*TASK DESCRIPTION:* Reproduce every line of the rows below without changing any character.
····················
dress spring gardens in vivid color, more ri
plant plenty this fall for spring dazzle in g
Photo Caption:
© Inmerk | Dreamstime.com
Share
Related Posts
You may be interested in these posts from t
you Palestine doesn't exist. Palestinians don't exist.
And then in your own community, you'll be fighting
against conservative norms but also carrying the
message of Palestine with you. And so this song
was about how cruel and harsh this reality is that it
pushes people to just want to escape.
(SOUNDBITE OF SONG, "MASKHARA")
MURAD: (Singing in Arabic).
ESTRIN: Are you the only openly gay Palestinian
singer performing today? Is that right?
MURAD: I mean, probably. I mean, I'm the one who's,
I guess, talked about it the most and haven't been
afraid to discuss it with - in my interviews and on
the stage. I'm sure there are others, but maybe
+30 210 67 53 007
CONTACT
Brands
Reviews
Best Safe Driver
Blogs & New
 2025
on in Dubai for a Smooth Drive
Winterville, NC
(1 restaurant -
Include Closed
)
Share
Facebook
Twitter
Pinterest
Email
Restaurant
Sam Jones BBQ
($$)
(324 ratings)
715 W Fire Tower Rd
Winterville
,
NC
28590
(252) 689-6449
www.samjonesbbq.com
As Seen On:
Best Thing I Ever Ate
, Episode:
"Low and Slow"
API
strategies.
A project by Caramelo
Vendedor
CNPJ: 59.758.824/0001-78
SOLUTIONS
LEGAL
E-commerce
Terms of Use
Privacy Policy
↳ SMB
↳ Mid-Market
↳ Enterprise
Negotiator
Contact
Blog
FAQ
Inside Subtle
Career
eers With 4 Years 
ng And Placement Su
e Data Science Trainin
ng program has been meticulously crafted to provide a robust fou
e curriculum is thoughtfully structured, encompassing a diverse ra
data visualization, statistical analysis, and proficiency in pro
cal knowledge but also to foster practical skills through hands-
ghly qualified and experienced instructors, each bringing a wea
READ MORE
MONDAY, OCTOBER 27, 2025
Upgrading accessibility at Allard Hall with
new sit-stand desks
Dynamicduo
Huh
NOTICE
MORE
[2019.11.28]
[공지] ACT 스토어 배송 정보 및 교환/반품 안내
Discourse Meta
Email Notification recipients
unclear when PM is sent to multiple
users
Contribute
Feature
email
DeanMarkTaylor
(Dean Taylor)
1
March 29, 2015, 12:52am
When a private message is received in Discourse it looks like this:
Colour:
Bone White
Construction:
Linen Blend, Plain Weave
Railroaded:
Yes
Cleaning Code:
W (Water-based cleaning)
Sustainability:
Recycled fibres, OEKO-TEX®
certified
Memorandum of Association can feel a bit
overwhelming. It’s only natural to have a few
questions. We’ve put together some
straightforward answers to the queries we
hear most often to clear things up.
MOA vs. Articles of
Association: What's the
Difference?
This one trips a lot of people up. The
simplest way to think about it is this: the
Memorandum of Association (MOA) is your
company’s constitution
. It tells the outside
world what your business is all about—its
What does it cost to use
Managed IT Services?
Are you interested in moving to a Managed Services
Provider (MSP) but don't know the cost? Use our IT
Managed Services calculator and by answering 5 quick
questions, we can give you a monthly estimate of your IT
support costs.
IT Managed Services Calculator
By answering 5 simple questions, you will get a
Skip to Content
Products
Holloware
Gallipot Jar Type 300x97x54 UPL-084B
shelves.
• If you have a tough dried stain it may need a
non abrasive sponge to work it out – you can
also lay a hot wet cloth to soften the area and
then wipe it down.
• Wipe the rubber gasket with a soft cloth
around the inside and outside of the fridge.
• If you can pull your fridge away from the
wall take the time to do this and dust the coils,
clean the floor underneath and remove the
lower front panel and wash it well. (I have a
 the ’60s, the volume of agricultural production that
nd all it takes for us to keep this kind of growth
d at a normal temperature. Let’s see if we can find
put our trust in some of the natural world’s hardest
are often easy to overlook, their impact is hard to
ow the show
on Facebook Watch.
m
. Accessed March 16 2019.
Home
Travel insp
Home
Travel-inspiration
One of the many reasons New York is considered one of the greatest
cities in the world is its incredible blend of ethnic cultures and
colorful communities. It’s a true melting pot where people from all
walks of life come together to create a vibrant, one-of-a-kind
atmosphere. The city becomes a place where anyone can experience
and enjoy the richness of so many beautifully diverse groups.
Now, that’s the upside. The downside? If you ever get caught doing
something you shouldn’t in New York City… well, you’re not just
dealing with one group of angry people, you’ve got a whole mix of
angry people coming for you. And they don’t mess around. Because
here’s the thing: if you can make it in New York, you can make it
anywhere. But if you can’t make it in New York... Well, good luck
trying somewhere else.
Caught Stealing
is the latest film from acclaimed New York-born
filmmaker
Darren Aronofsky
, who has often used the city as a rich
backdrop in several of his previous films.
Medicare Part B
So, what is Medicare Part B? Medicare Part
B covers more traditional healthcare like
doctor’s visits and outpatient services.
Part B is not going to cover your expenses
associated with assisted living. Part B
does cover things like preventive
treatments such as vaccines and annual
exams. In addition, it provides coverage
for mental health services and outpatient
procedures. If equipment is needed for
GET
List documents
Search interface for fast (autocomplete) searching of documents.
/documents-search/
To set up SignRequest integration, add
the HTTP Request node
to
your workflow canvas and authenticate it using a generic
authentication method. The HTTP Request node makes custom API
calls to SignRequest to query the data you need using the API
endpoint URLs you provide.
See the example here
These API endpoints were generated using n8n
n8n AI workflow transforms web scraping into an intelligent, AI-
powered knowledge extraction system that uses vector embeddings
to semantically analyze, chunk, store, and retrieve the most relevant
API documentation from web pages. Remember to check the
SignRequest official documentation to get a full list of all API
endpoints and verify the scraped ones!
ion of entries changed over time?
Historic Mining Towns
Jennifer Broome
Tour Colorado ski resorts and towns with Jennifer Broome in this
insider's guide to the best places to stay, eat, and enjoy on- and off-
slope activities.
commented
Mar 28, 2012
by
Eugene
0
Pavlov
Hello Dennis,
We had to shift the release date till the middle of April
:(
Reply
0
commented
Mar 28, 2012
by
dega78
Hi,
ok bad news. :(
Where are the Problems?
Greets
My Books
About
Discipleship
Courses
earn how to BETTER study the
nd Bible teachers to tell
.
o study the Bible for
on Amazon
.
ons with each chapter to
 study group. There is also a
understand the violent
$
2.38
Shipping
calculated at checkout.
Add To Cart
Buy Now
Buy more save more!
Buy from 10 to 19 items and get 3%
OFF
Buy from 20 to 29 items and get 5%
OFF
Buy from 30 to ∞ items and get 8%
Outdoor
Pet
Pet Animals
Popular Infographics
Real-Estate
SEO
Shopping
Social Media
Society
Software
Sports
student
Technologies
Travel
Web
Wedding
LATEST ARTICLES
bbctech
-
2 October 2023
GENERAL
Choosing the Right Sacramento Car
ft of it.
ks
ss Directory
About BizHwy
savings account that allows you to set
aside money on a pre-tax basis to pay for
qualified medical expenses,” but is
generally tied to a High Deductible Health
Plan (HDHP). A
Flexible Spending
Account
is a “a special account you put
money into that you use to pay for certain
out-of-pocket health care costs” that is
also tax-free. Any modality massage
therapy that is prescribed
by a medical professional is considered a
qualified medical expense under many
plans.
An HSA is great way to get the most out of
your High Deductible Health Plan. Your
····················
*WORKED SOLUTION:*
dress spring gardens in vivid color, more ri
plant plenty this fall for spring dazzle in g
Photo Caption:
© Inmerk | Dreamstime.com
Share
Related Posts
You may be interested in these posts from t
you Palestine doesn't exist. Palestinians don't exist.
And then in your own community, you'll be fighting
against conservative norms but also carrying the
message of Palestine with you. And so this song
was about how cruel and harsh this reality is that it
pushes people to just want to escape.
(SOUNDBITE OF SONG, "MASKHARA")
MURAD: (Singing in Arabic).
ESTRIN: Are you the only openly gay Palestinian
singer performing today? Is that right?
MURAD: I mean, probably. I mean, I'm the one who's,
I guess, talked about it the most and haven't been
afraid to discuss it with - in my interviews and on
the stage. I'm sure there are others, but maybe
+30 210 67 53 007
CONTACT
Brands
Reviews
Best Safe Driver
Blogs & New
 2025
on in Dubai for a Smooth Drive
Winterville, NC
(1 restaurant -
Include Closed
)
Share
Facebook
Twitter
Pinterest
Email
Restaurant
Sam Jones BBQ
($$)
(324 ratings)
715 W Fire Tower Rd
Winterville
,
NC
28590
(252) 689-6449
www.samjonesbbq.com
As Seen On:
Best Thing I Ever Ate
, Episode:
"Low and Slow"
API
strategies.
A project by Caramelo
Vendedor
CNPJ: 59.758.824/0001-78
SOLUTIONS
LEGAL
E-commerce
Terms of Use
Privacy Policy
↳ SMB
↳ Mid-Market
↳ Enterprise
Negotiator
Contact
Blog
FAQ
Inside Subtle
Career
eers With 4 Years 
ng And Placement Su
e Data Science Trainin
ng program has been meticulously crafted to provide a robust fou
e curriculum is thoughtfully structured, encompassing a diverse ra
data visualization, statistical analysis, and proficiency in pro
cal knowledge but also to foster practical skills through hands-
ghly qualified and experienced instructors, each bringing a wea
READ MORE
MONDAY, OCTOBER 27, 2025
Upgrading accessibility at Allard Hall with
new sit-stand desks
Dynamicduo
Huh
NOTICE
MORE
[2019.11.28]
[공지] ACT 스토어 배송 정보 및 교환/반품 안내
Discourse Meta
Email Notification recipients
unclear when PM is sent to multiple
users
Contribute
Feature
email
DeanMarkTaylor
(Dean Taylor)
1
March 29, 2015, 12:52am
When a private message is received in Discourse it looks like this:
Colour:
Bone White
Construction:
Linen Blend, Plain Weave
Railroaded:
Yes
Cleaning Code:
W (Water-based cleaning)
Sustainability:
Recycled fibres, OEKO-TEX®
certified
Memorandum of Association can feel a bit
overwhelming. It’s only natural to have a few
questions. We’ve put together some
straightforward answers to the queries we
hear most often to clear things up.
MOA vs. Articles of
Association: What's the
Difference?
This one trips a lot of people up. The
simplest way to think about it is this: the
Memorandum of Association (MOA) is your
company’s constitution
. It tells the outside
world what your business is all about—its
What does it cost to use
Managed IT Services?
Are you interested in moving to a Managed Services
Provider (MSP) but don't know the cost? Use our IT
Managed Services calculator and by answering 5 quick
questions, we can give you a monthly estimate of your IT
support costs.
IT Managed Services Calculator
By answering 5 simple questions, you will get a
Skip to Content
Products
Holloware
Gallipot Jar Type 300x97x54 UPL-084B
shelves.
• If you have a tough dried stain it may need a
non abrasive sponge to work it out – you can
also lay a hot wet cloth to soften the area and
then wipe it down.
• Wipe the rubber gasket with a soft cloth
around the inside and outside of the fridge.
• If you can pull your fridge away from the
wall take the time to do this and dust the coils,
clean the floor underneath and remove the
lower front panel and wash it well. (I have a
 the ’60s, the volume of agricultural production that
nd all it takes for us to keep this kind of growth
d at a normal temperature. Let’s see if we can find
put our trust in some of the natural world’s hardest
are often easy to overlook, their impact is hard to
ow the show
on Facebook Watch.
m
. Accessed March 16 2019.
Home
Travel insp
Home
Travel-inspiration
One of the many reasons New York is considered one of the greatest
cities in the world is its incredible blend of ethnic cultures and
colorful communities. It’s a true melting pot where people from all
walks of life come together to create a vibrant, one-of-a-kind
atmosphere. The city becomes a place where anyone can experience
and enjoy the richness of so many beautifully diverse groups.
Now, that’s the upside. The downside? If you ever get caught doing
something you shouldn’t in New York City… well, you’re not just
dealing with one group of angry people, you’ve got a whole mix of
angry people coming for you. And they don’t mess around. Because
here’s the thing: if you can make it in New York, you can make it
anywhere. But if you can’t make it in New York... Well, good luck
trying somewhere else.
Caught Stealing
is the latest film from acclaimed New York-born
filmmaker
Darren Aronofsky
, who has often used the city as a rich
backdrop in several of his previous films.
Medicare Part B
So, what is Medicare Part B? Medicare Part
B covers more traditional healthcare like
doctor’s visits and outpatient services.
Part B is not going to cover your expenses
associated with assisted living. Part B
does cover things like preventive
treatments such as vaccines and annual
exams. In addition, it provides coverage
for mental health services and outpatient
procedures. If equipment is needed for
GET
List documents
Search interface for fast (autocomplete) searching of documents.
/documents-search/
To set up SignRequest integration, add
the HTTP Request node
to
your workflow canvas and authenticate it using a generic
authentication method. The HTTP Request node makes custom API
calls to SignRequest to query the data you need using the API
endpoint URLs you provide.
See the example here
These API endpoints were generated using n8n
n8n AI workflow transforms web scraping into an intelligent, AI-
powered knowledge extraction system that uses vector embeddings
to semantically analyze, chunk, store, and retrieve the most relevant
API documentation from web pages. Remember to check the
SignRequest official documentation to get a full list of all API
endpoints and verify the scraped ones!
ion of entries changed over time?
Historic Mining Towns
Jennifer Broome
Tour Colorado ski resorts and towns with Jennifer Broome in this
insider's guide to the best places to stay, eat, and enjoy on- and off-
slope activities.
commented
Mar 28, 2012
by
Eugene
0
Pavlov
Hello Dennis,
We had to shift the release date till the middle of April
:(
Reply
0
commented
Mar 28, 2012
by
dega78
Hi,
ok bad news. :(
Where are the Problems?
Greets
My Books
About
Discipleship
Courses
earn how to BETTER study the
nd Bible teachers to tell
.
o study the Bible for
on Amazon
.
ons with each chapter to
 study group. There is also a
understand the violent
$
2.38
Shipping
calculated at checkout.
Add To Cart
Buy Now
Buy more save more!
Buy from 10 to 19 items and get 3%
OFF
Buy from 20 to 29 items and get 5%
OFF
Buy from 30 to ∞ items and get 8%
Outdoor
Pet
Pet Animals
Popular Infographics
Real-Estate
SEO
Shopping
Social Media
Society
Software
Sports
student
Technologies
Travel
Web
Wedding
LATEST ARTICLES
bbctech
-
2 October 2023
GENERAL
Choosing the Right Sacramento Car
ft of it.
ks
ss Directory
About BizHwy
savings account that allows you to set
aside money on a pre-tax basis to pay for
qualified medical expenses,” but is
generally tied to a High Deductible Health
Plan (HDHP). A
Flexible Spending
Account
is a “a special account you put
money into that you use to pay for certain
out-of-pocket health care costs” that is
also tax-free. Any modality massage
therapy that is prescribed
by a medical professional is considered a
qualified medical expense under many
plans.
An HSA is great way to get the most out of
your High Deductible Health Plan. Your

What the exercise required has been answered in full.